::: Study material :::

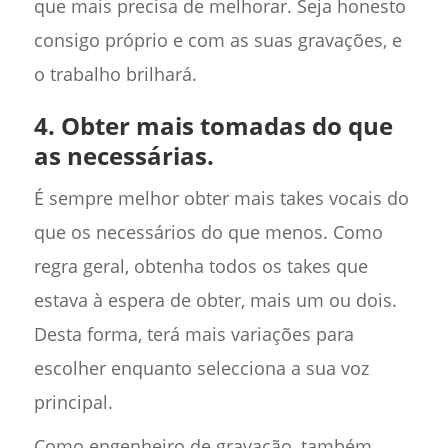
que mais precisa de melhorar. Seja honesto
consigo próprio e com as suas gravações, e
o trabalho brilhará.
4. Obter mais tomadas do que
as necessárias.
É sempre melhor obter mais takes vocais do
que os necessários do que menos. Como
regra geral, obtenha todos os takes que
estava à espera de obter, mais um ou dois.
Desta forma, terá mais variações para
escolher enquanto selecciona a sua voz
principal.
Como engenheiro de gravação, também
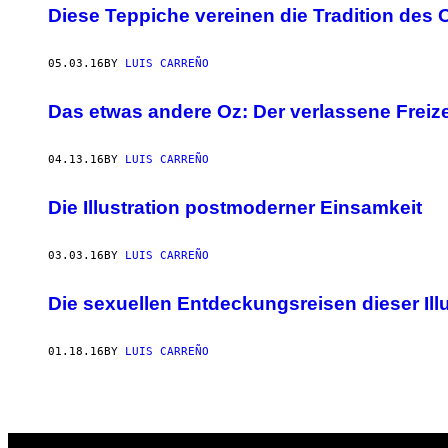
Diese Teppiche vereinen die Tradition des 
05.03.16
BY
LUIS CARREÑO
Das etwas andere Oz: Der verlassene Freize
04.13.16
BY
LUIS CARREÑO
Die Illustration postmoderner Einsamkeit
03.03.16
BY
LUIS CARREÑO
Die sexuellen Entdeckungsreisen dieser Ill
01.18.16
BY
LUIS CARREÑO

:::
::: Study material :::

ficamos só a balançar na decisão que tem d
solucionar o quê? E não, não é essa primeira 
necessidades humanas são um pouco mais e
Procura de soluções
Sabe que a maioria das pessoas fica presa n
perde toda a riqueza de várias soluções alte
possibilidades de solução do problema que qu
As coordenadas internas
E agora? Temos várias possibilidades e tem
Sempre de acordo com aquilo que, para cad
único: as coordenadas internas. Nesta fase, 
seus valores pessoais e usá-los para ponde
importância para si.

:::

Job item ▸ Which lines in the data above contain the string "possibilidades"? Gather all of them, matching case exactly.

Exercise output ▸
possibilidades de solução do problema que qu
E agora? Temos várias possibilidades e tem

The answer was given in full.